[Entries taken from a collection]
- - - - - - -

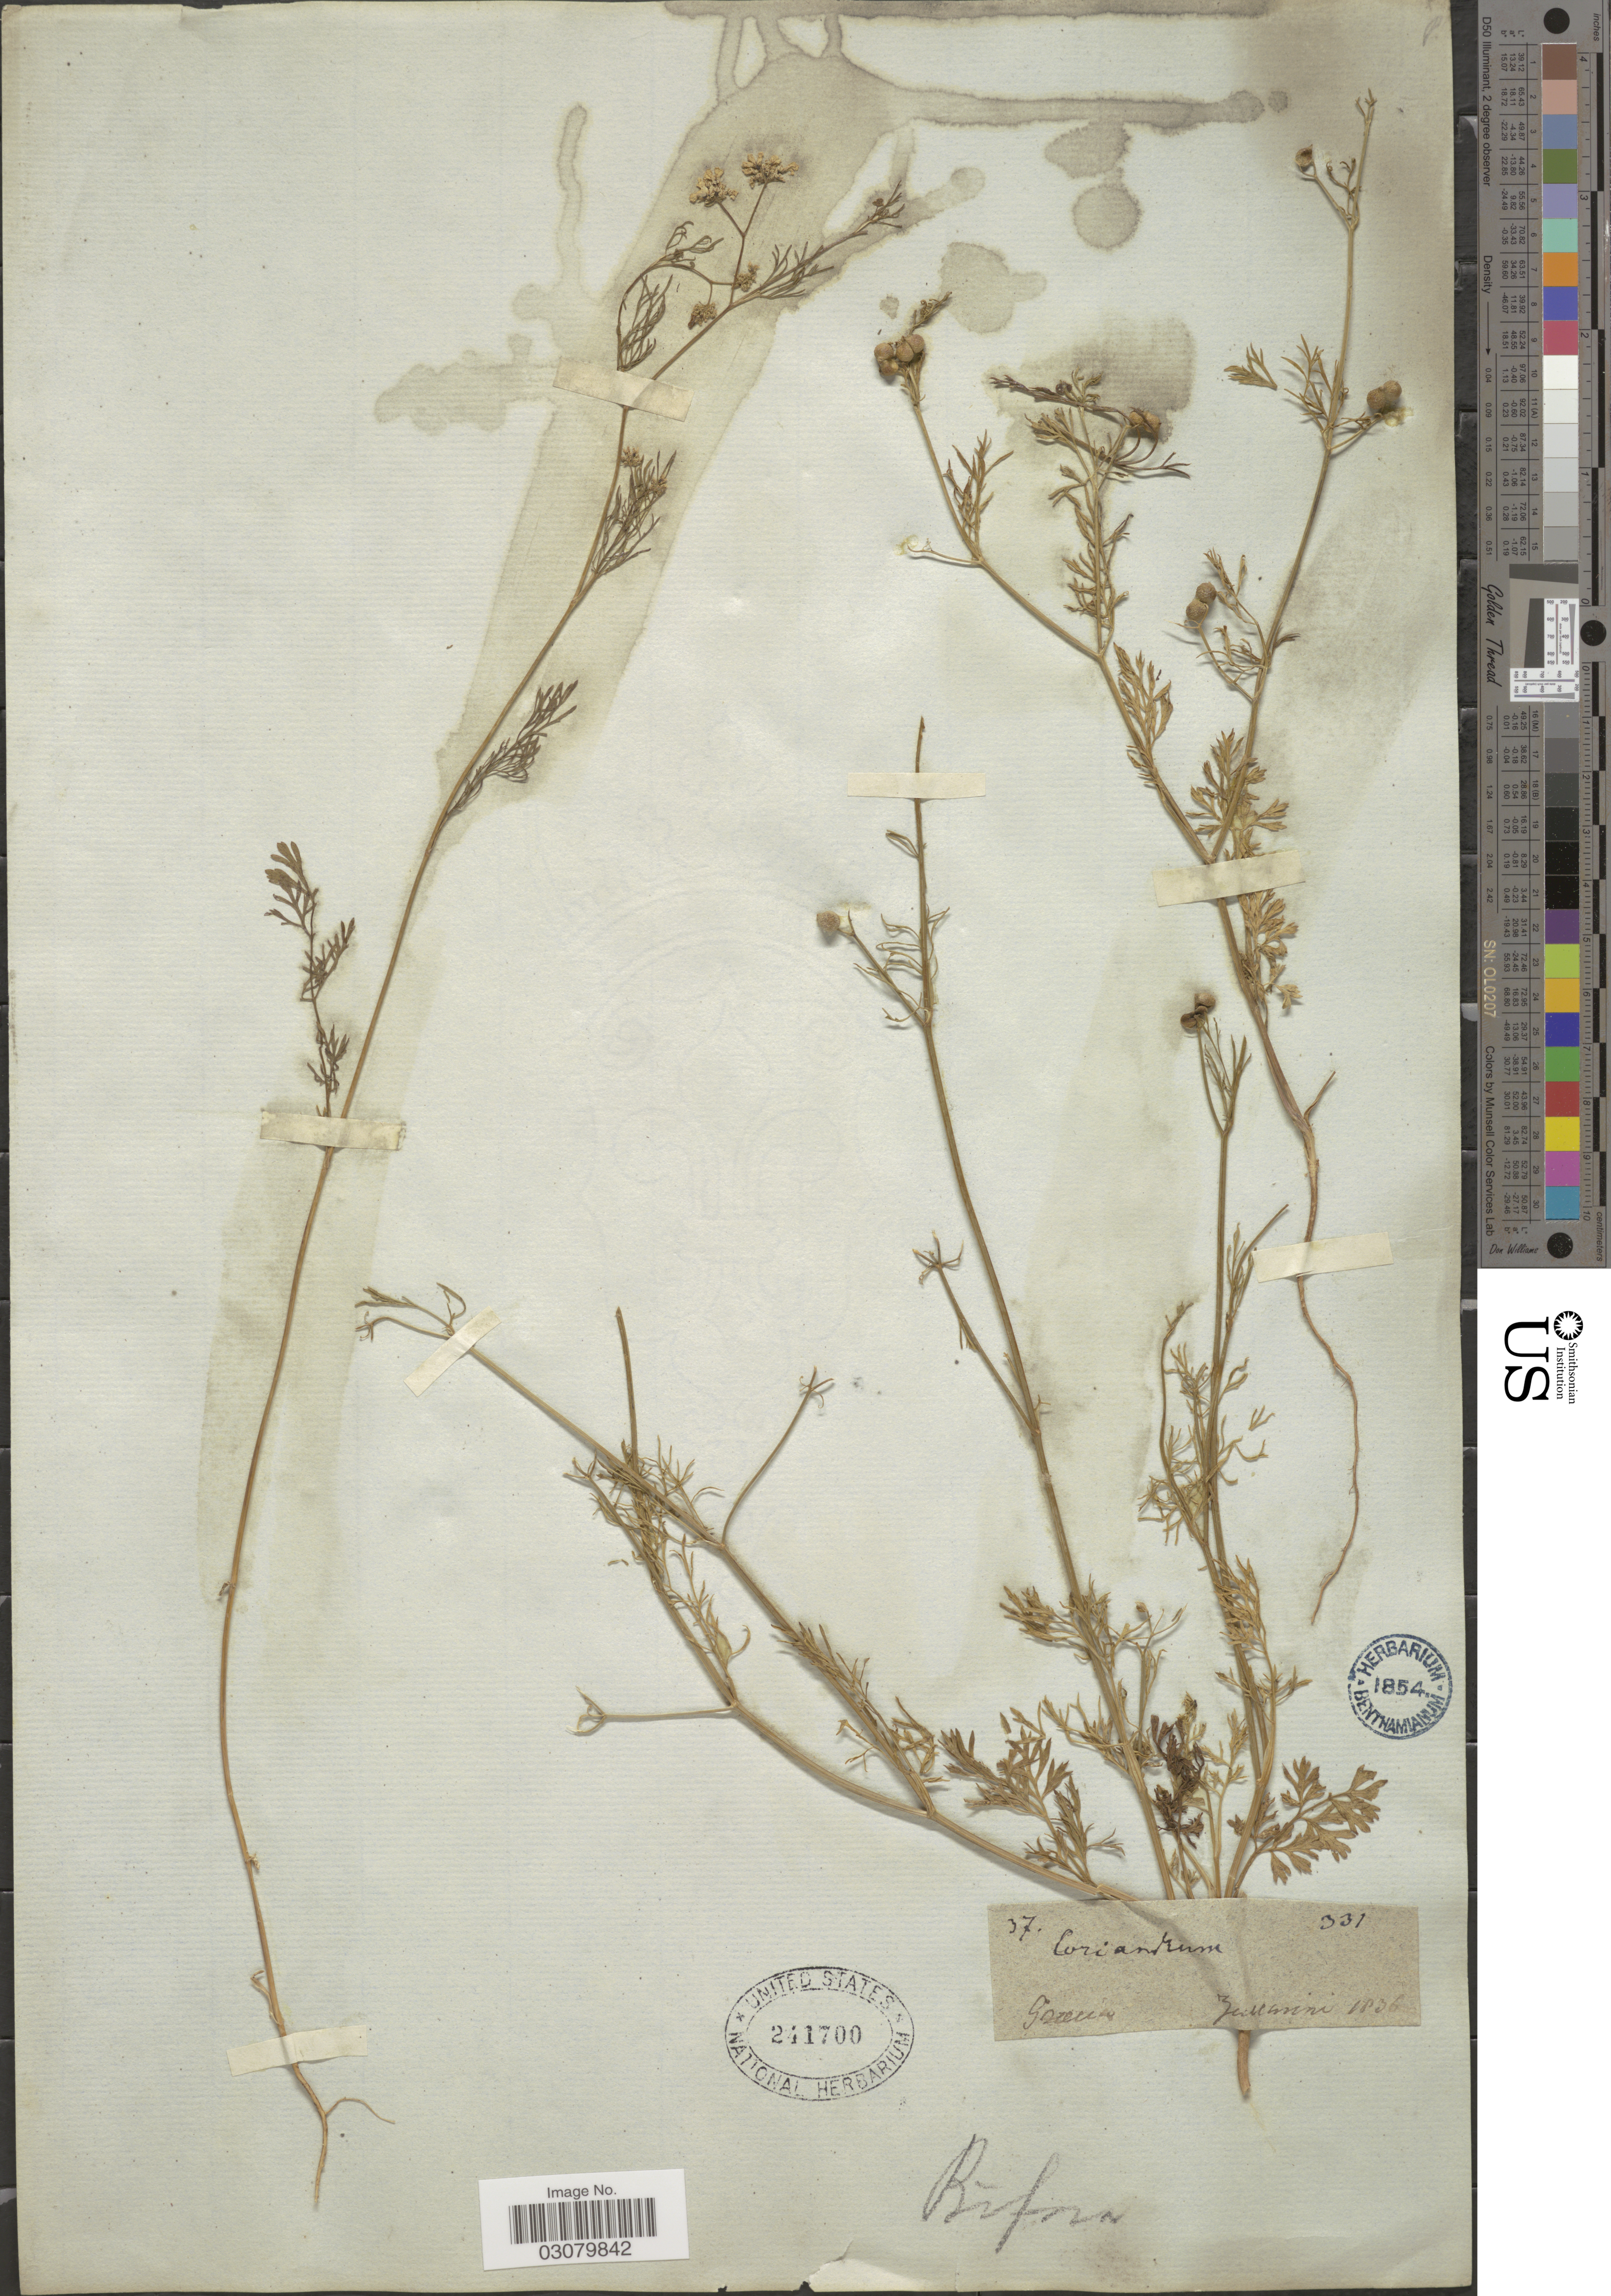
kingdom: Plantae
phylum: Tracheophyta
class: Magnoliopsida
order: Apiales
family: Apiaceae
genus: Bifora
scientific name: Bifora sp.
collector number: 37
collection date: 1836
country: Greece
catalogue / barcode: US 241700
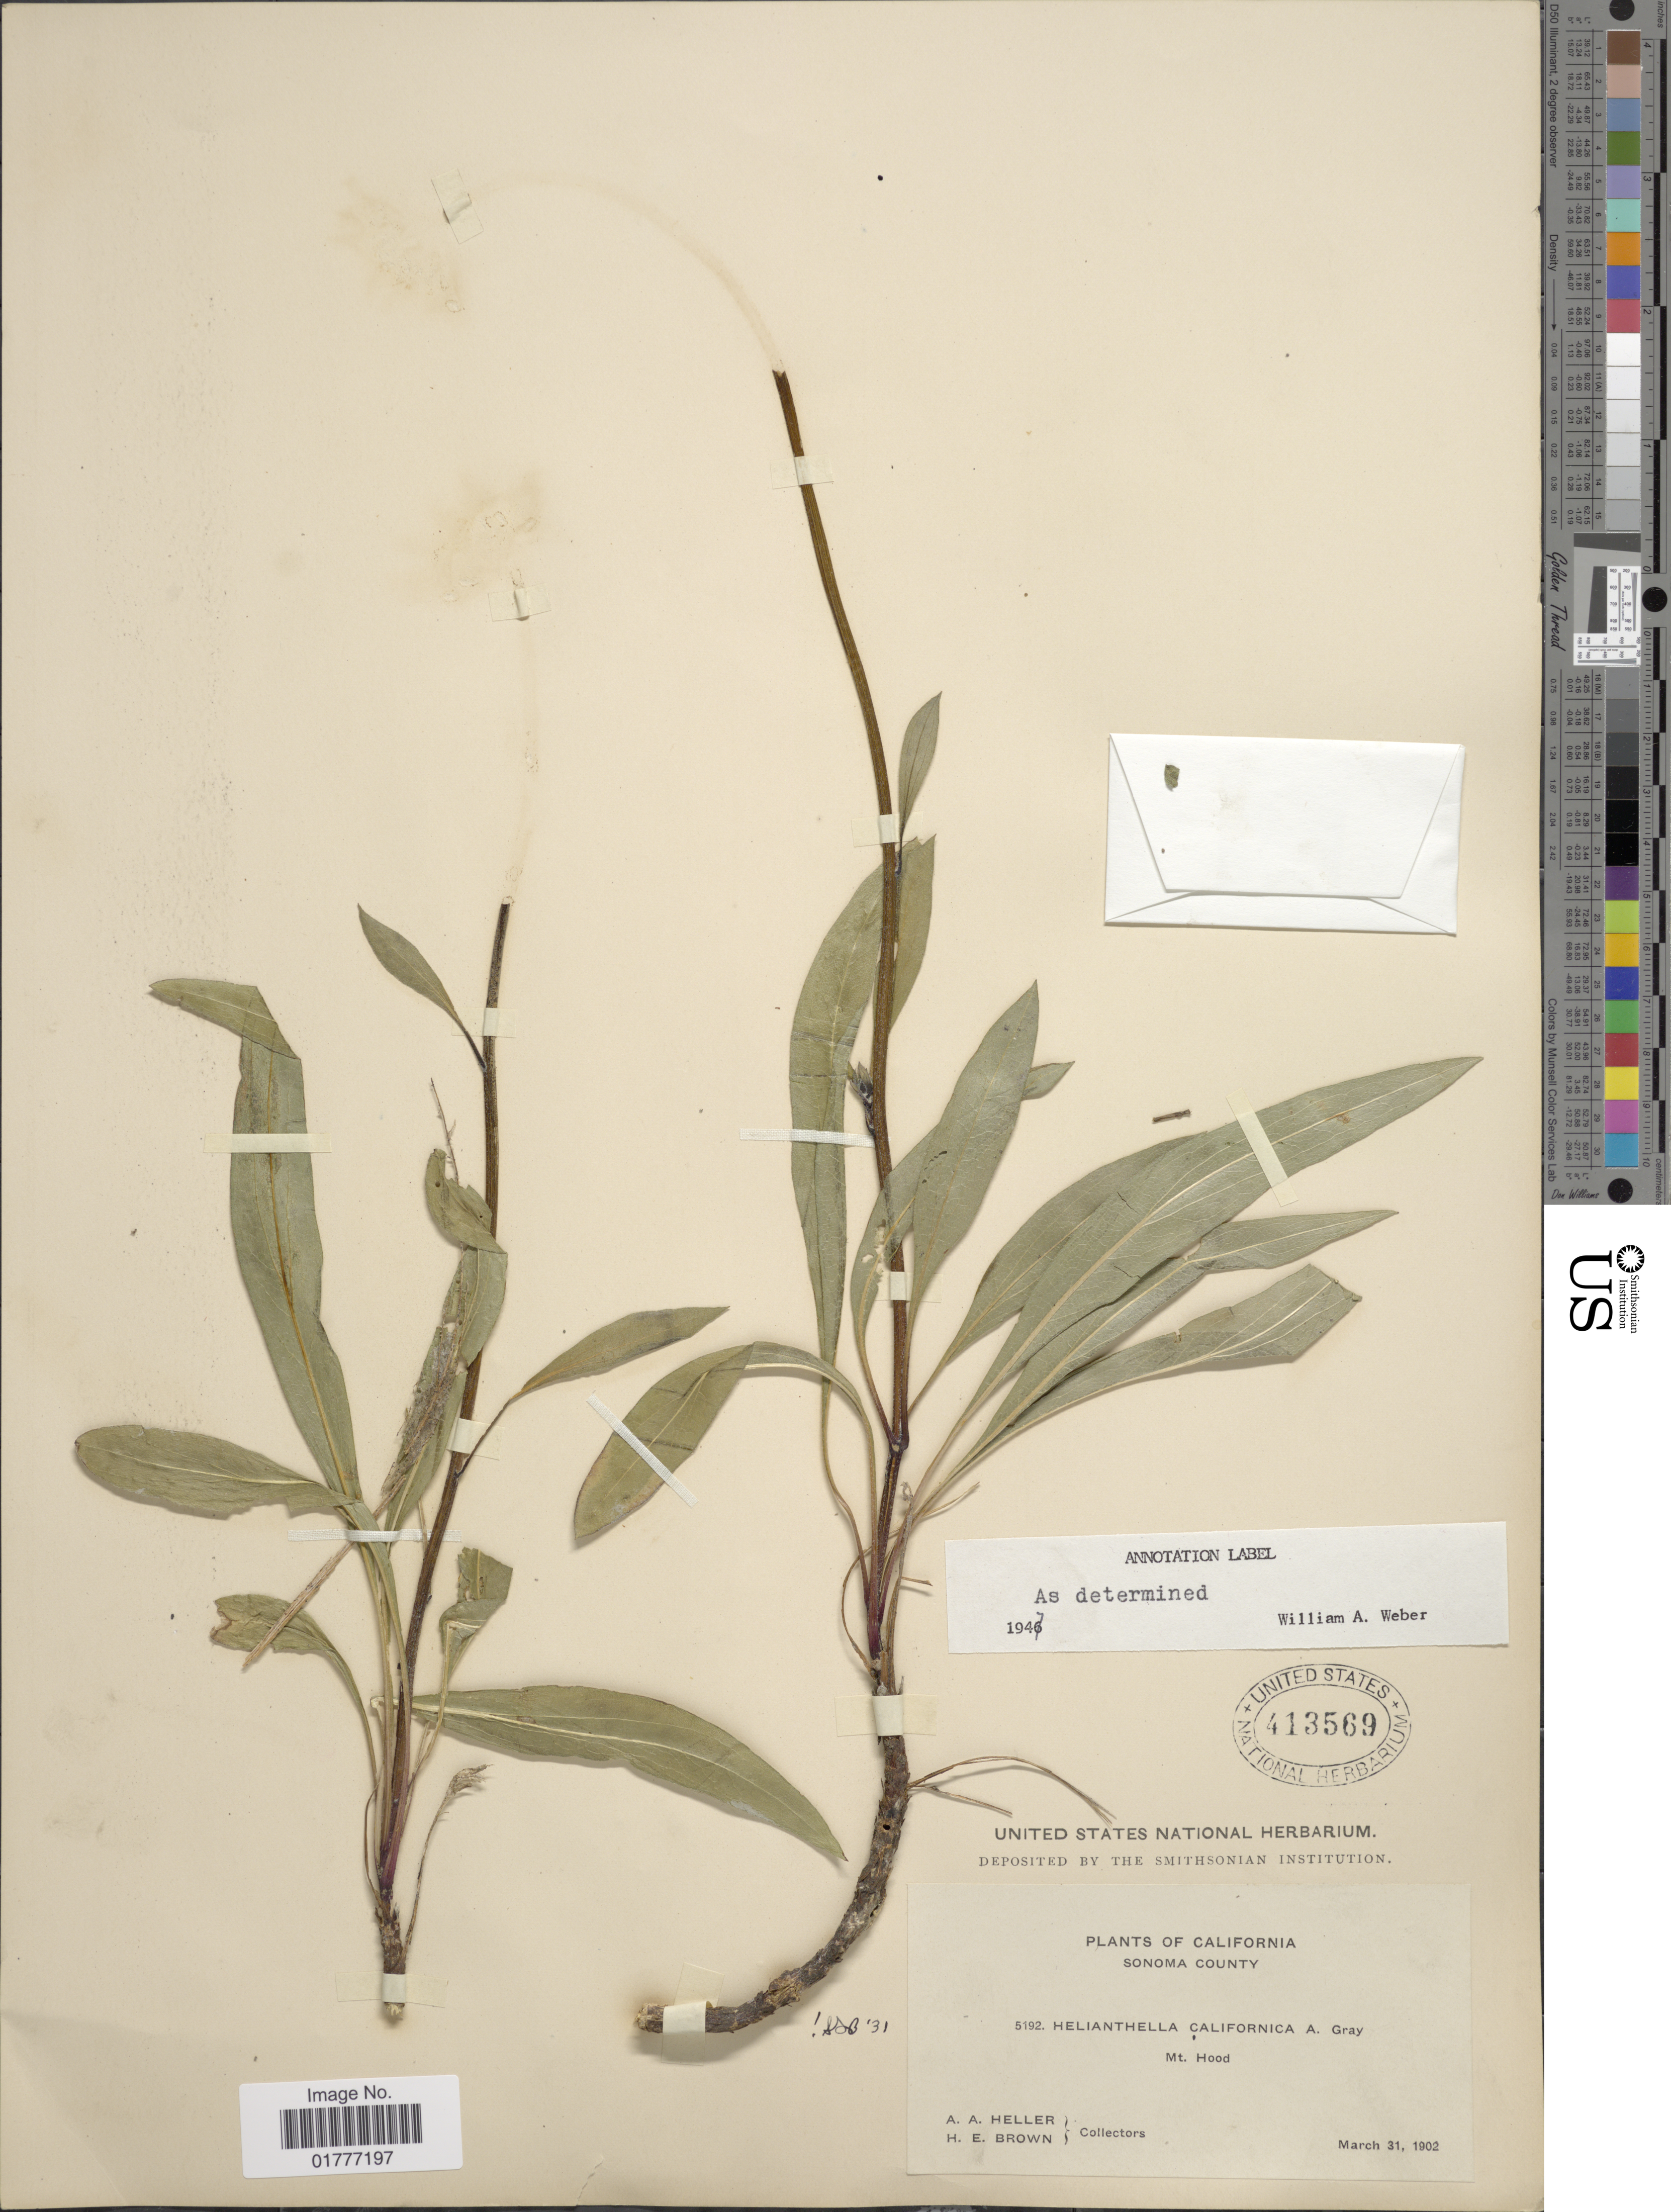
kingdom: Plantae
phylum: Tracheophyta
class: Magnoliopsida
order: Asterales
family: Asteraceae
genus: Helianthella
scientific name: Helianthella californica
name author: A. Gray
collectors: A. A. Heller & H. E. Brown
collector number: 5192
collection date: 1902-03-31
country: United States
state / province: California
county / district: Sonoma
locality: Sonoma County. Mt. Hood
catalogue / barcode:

- - - - - - -

▸ GIVEN INSTRUCTION
Write out all the material again with "collector number" replaced by "field number" everywhere it occurs and nothing else altered. Omit the pictures.

▸ SOLUTION TO THE EXERCISE
kingdom: Plantae
phylum: Tracheophyta
class: Magnoliopsida
order: Apiales
family: Apiaceae
genus: Bifora
scientific name: Bifora sp.
field number: 37
collection date: 1836
country: Greece
catalogue / barcode: US 241700
kingdom: Plantae
phylum: Tracheophyta
class: Magnoliopsida
order: Asterales
family: Asteraceae
genus: Helianthella
scientific name: Helianthella californica
name author: A. Gray
collectors: A. A. Heller & H. E. Brown
field number: 5192
collection date: 1902-03-31
country: United States
state / province: California
county / district: Sonoma
locality: Sonoma County. Mt. Hood
catalogue / barcode:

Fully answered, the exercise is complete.